Dr Catherine Ross has been a decade working on the extensive archives of the Met Office and is a mine of information on its history, role and contributions to many aspects of our nation and individuals . Amongst that is the use of and impact of technology. Catherine traces the use of pre-digital IT back to the employment of the Victorian telegraph to transmit readings and broadcast predictions and storm warnings. Between then and the invention of the stored program digital computer, Dr Ross charts the use of other technologies, including “computors” and the early vision of how armies of people with mechanical calculators might have presaged the use of super computing.

The Met Office was one of the first users of digital computers as we know them in 1951, running its programs on the Leo at Cadby Hall. Its first own computer was a Ferranti Mercury. The Met Office’s ever more sophisticated numerical modelling of the atmosphere has created a continually expanding demand for computing power. That has made it one of the most demanding users of processing power, leading it to use larger and larger supercomputers from Control Data, Cray and IBM. 

John Poulter

John Poulter is a well known figure of the IT industry who has had an important influence through his participation in the industry bodies and his knowledge of the issues, people, organisations and technology. John’s career CV demonstrates a diversity of experience, from teacher to taxi driver, of which IT is just a part, perhaps giving him the perspective for his roles as observer and historian of the industry. John is a chartered engineer, a professional member of the British Computer Society, and a Chartered IT Professional. During his professional career he worked as system analyst and Management and Systems Consultant.

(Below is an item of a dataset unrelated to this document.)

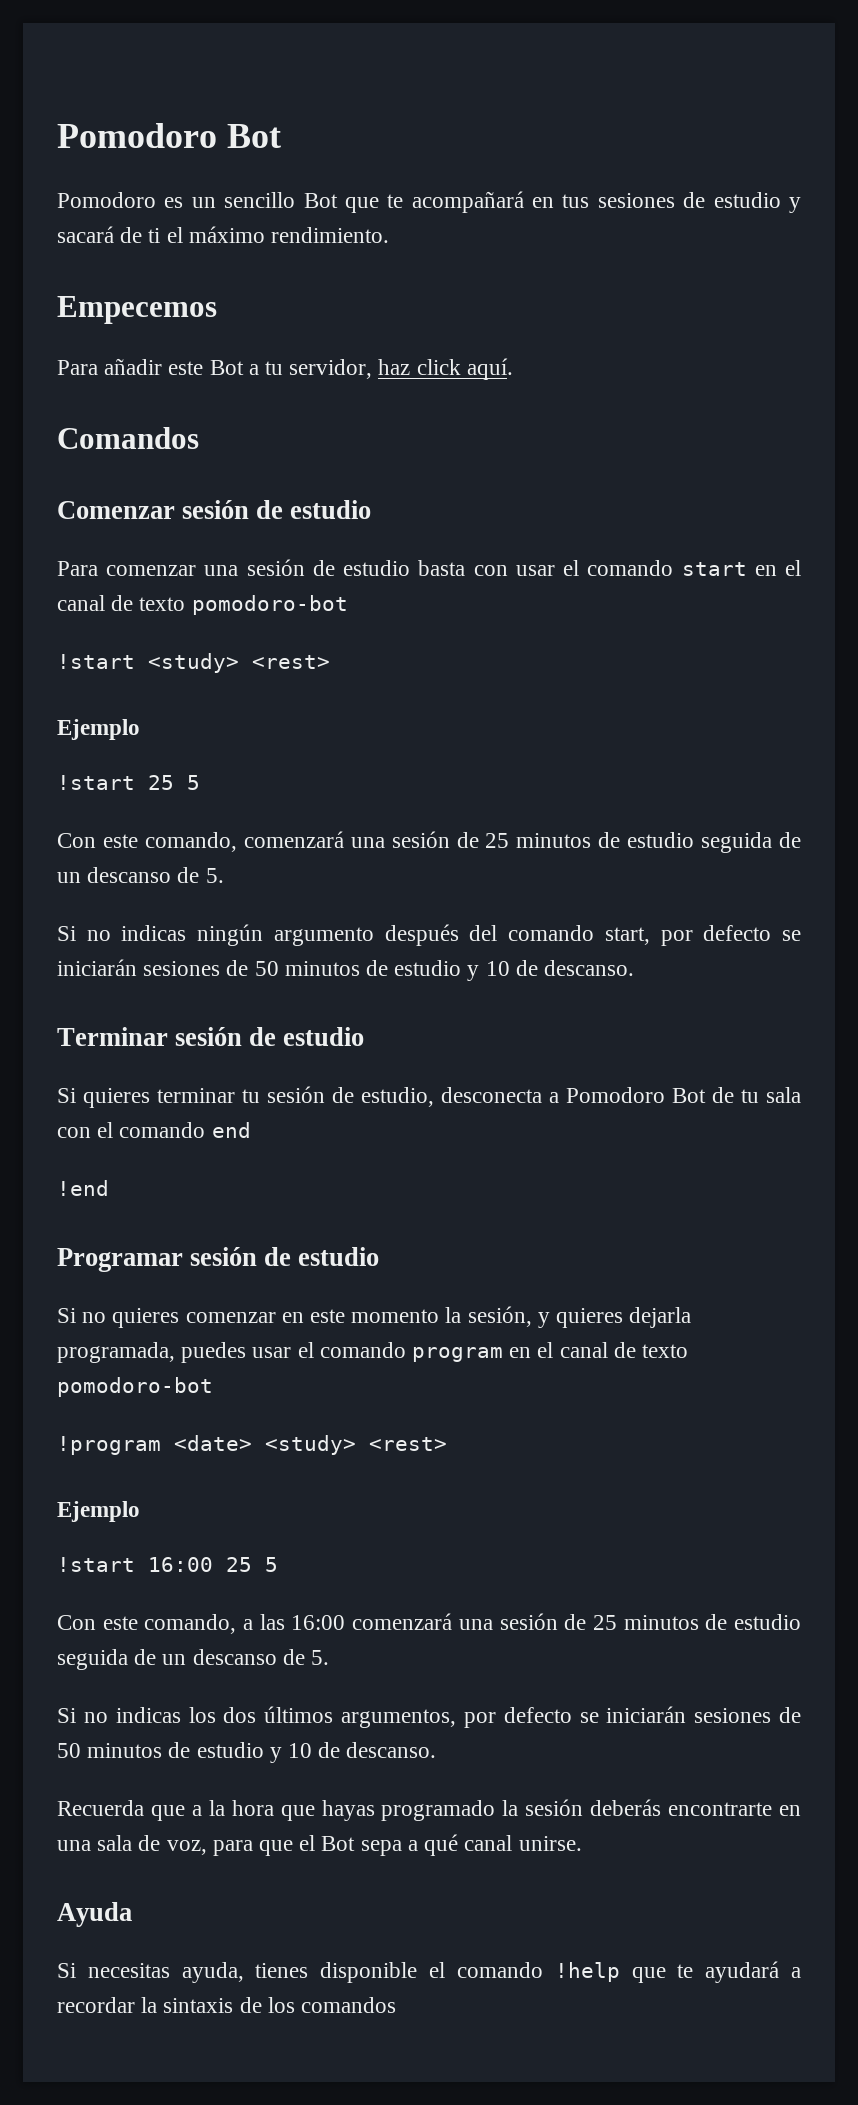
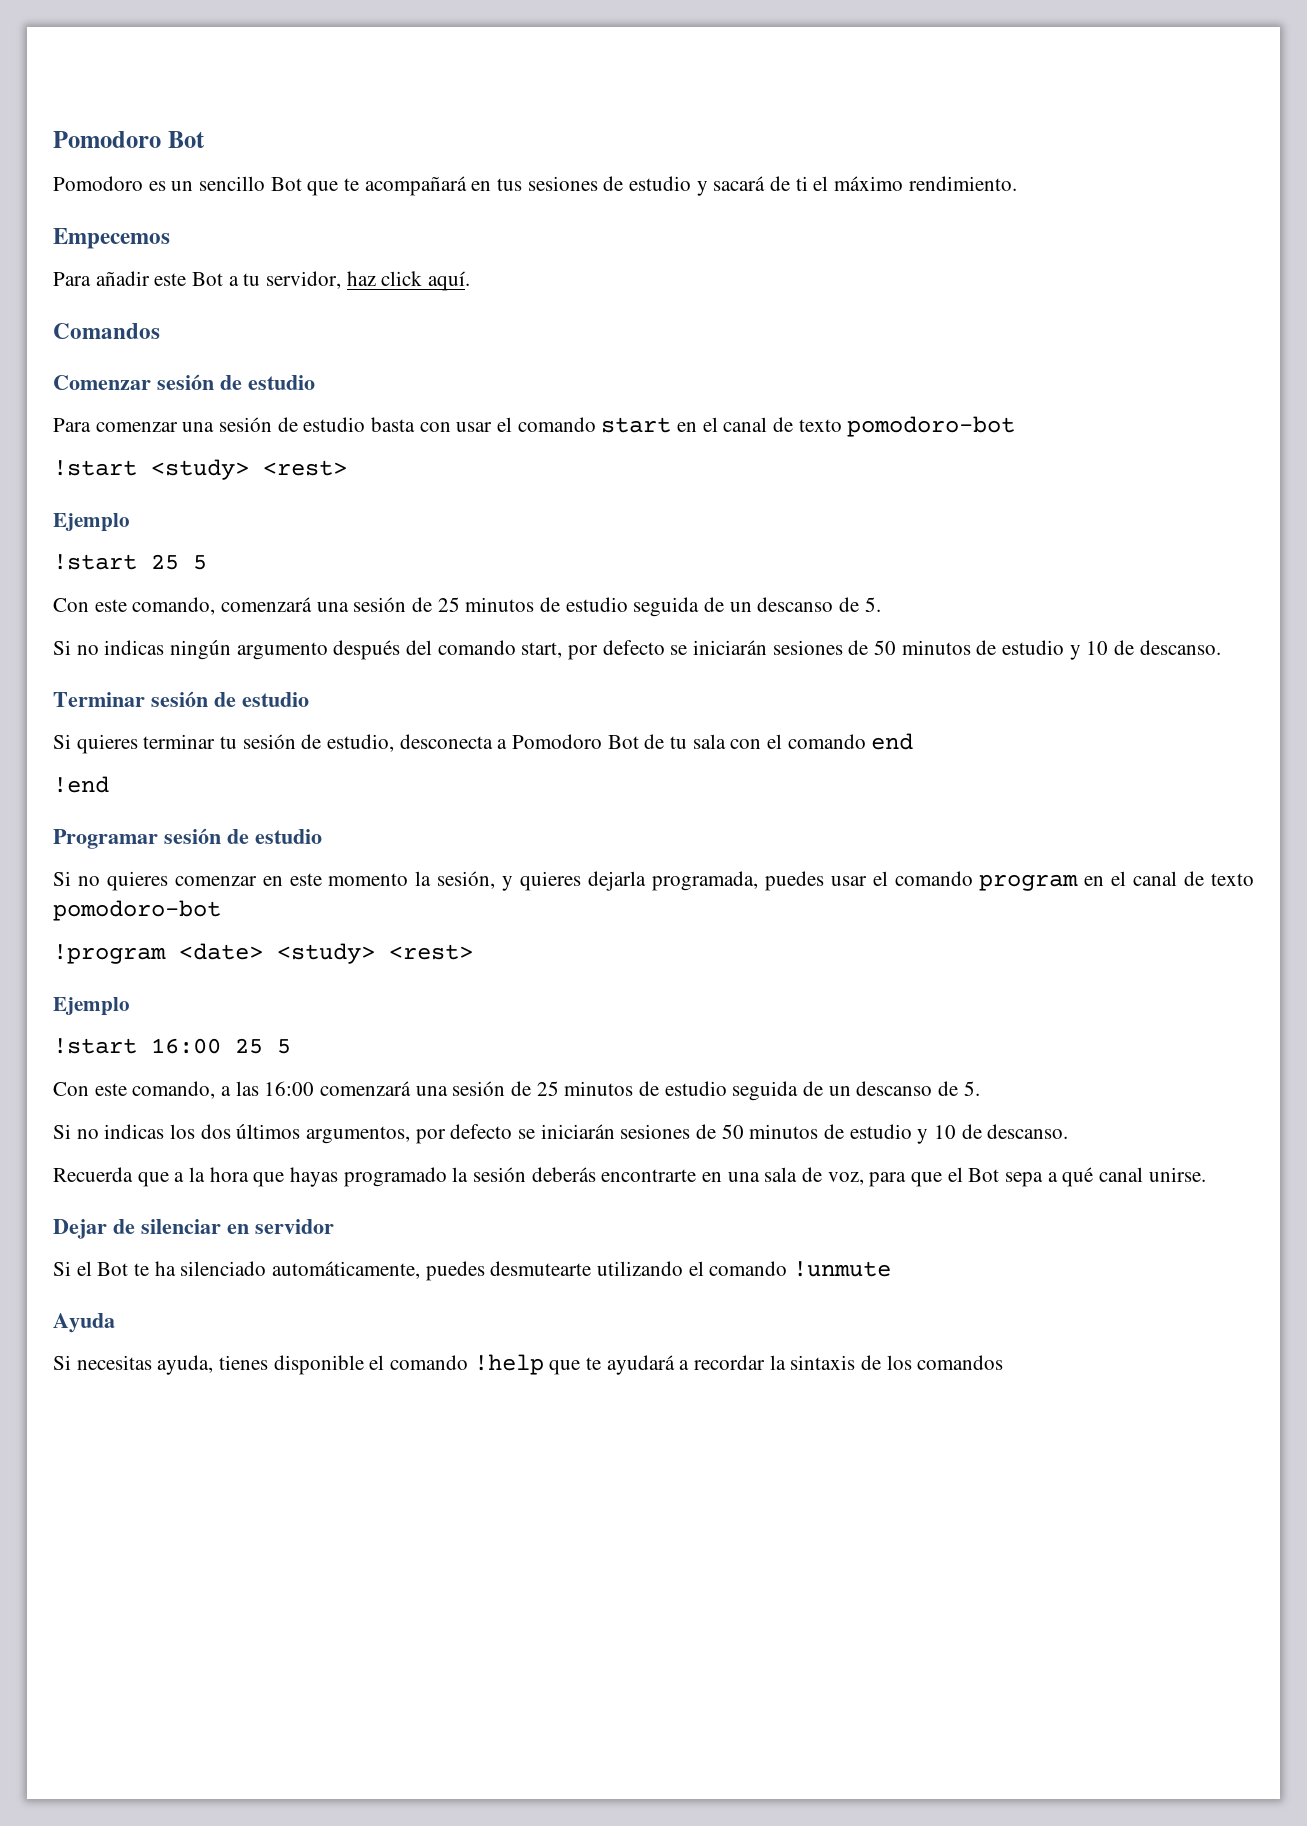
(582, 1843) none -> [53,1219,334,1239] [53,1261,892,1281] // Dejar de silenciar en servidor // Si el Bot te ha silenciado automáticamente, puedes desmutearte utilizando el comando !unmute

John is a Liveryman of the Worshipful Company of Information Technologists and was the archivist of the WCIT from 2009 to 2021. He received the Mercury Special Recognition Award from the WCIT in May 2022. He is a Fellow of the Society of Antiquaries and contributed to the foundation of the Archives of IT. John shares some fascinating lessons from life and insights into the industry.

David Tebbutt

It was scoring 100 per cent on a computer aptitude test at NCR that attracted a restless young David Tebbutt to computing in 1965. The industry proved rich in opportunity, taking him from programming, systems analysis and training, through project and data processing management, to business and technology writing and editing.

At NCR, David’s first machine, had 2.4k bytes of memory for working data, the program and running all peripherals. As the technology developed he helped a wide range of companies implement their IT systems. In 1975 he joined ICL as a leadership skills trainer, a role which took him to diverse assignments in Trinidad, Nigeria and Poland.

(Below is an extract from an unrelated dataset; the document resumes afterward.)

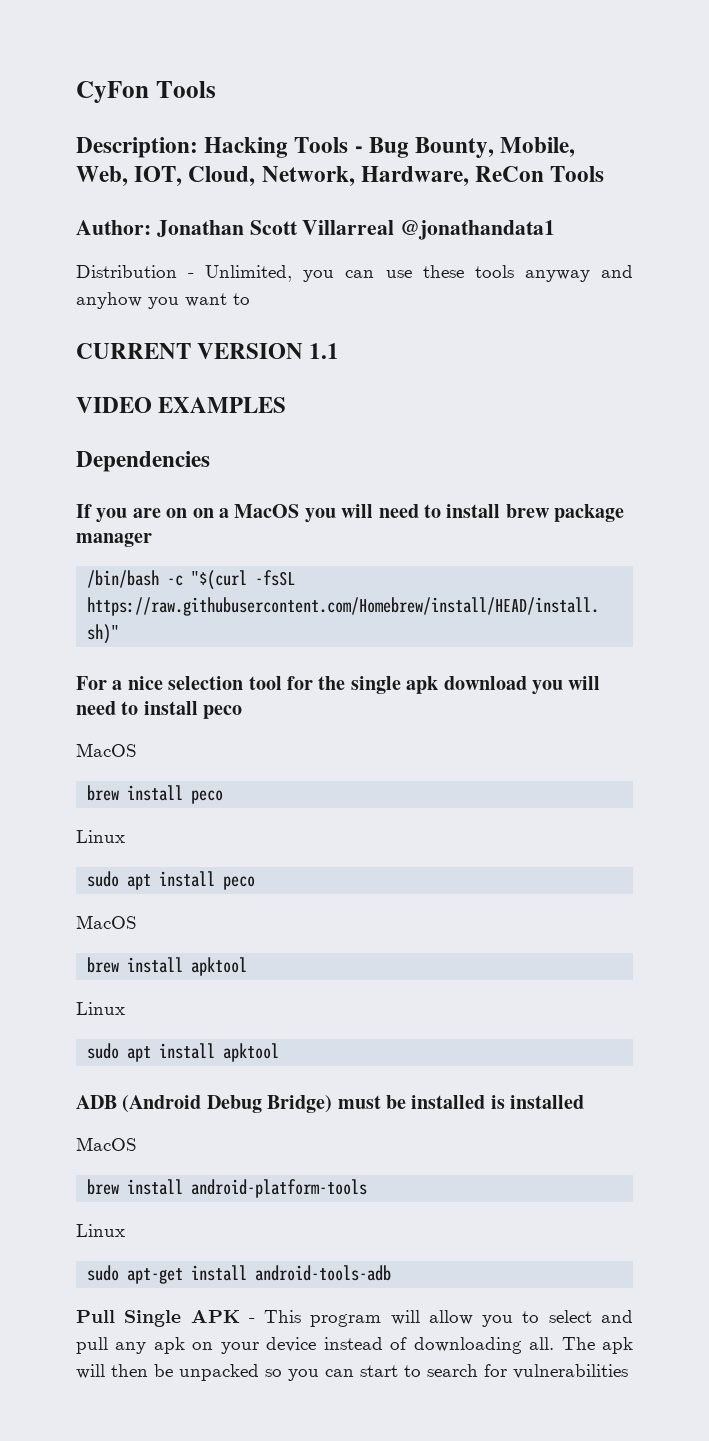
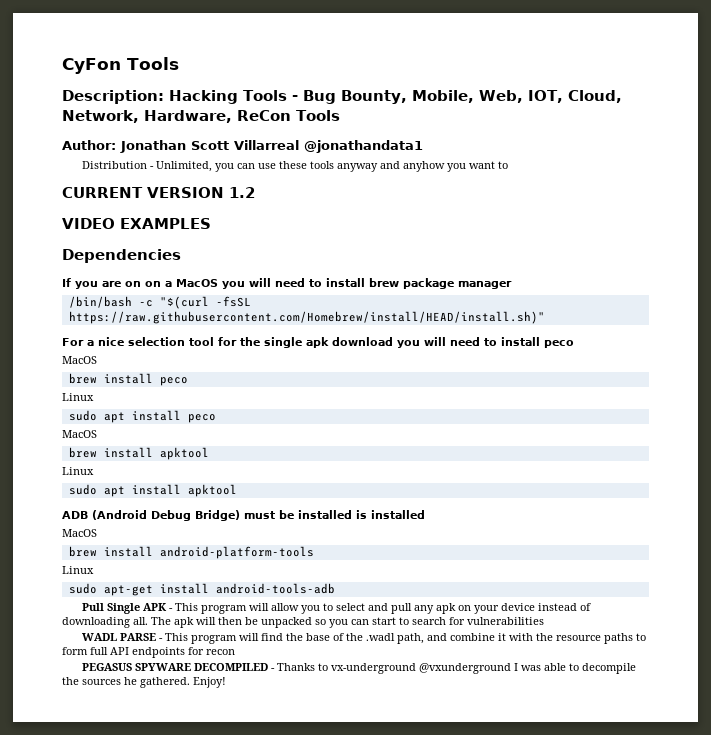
[309,343,340,359] 1.1 -> [229,187,255,198] 1.2
(628, 1371) none -> [81,633,646,644] [62,647,235,658] [81,663,636,674] [62,677,226,688] // WADL PARSE - This program will find the base of the .wadl path, and combine it with the resource paths to form full API endpoints for recon // PEGASUS SPYWARE DECOMPILED - Thanks to vx-underground @vxunderground I was able to decompile the sources he gathered. Enjoy!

David had always enjoyed writing but his family and teachers discouraged him from taking it up professionally, believing it was not a good career choice. The chance to prove them wrong came with the emerging world of personal computers.

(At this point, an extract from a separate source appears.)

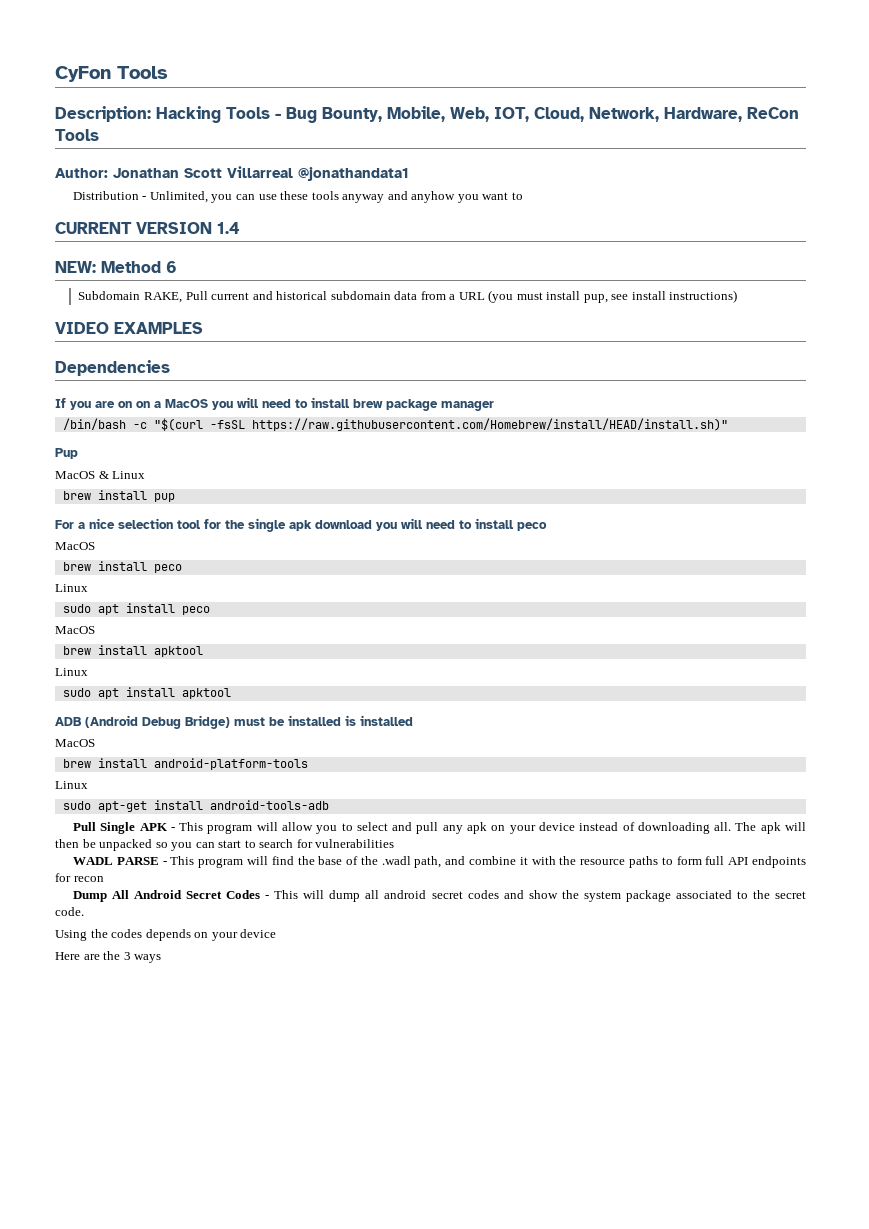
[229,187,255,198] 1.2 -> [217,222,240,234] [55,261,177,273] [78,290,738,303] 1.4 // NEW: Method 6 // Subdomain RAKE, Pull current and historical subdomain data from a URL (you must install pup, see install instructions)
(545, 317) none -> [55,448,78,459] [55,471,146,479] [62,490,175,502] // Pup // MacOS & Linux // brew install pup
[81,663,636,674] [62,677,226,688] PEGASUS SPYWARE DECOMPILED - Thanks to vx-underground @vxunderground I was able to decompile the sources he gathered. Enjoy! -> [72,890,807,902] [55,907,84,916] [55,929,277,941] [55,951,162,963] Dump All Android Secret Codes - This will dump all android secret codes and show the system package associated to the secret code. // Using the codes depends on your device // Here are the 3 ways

For Personal Computer World, David reviewed launch models of breakthrough devices such as the IBM PC and Osborne 1 and interviewed industry luminaries including Steve Jobs.  As editor, he covered a seminal period, spanning the development of the industry from kit microcomputers to the IBM PC  via Tandy TRS-80 and Commodore Pet.

Unable to resist the pull back into the IT industry, in 1981 David co-founded Caxton Software, where he published and developed PC business productivity applications such as BrainStorm, a program he had developed to organise his own work while at PCW. It is still on sale in the US.

David has long been interested in environmental issues, inspired by books such as E F Schumacher’s Small is Beautiful. He worked on an ambitious sustainability initiative at the Science Museum from 2003-2006, and was launch editor of Blue & Green Tomorrow magazine in 2010.

As a writer, David has also covered topics such as ageing, leisure and happiness. He is currently ghost-writing a book about the future. But he doesn’t believe in the “singularity — the idea that AI will eventually control us.

Ann Moffatt

Ann Moffatt found “sums” easy as a child at school in post war London and would have gone to Oxbridge had it not been a time when the boys in the family had first call on education.  Nevertheless, by reading every book she could find, she got a job in IT and went on to defy the male stereotype of the industry: combining a friendly manner with incisive expertise that commanded respect at the highest levels.

Ann was Dame Stephanie Shirley’s first lieutenant at Freelance Programmers before being headhunted to Australia, to sort out a mega-project gone wrong.  She is a Fellow of both the Australian Computer Society and the British Computer Society. In 2002, Ann was inducted into the Australian ICT Hall of Fame and in 2011, into the Pearcey Hall of Fame, for lifetime achievement in the ICT industries. The University of Southern Queensland awarded her an Honorary Doctorate, in May 2006 and Microsoft list her as one of 12 Australian Innovators.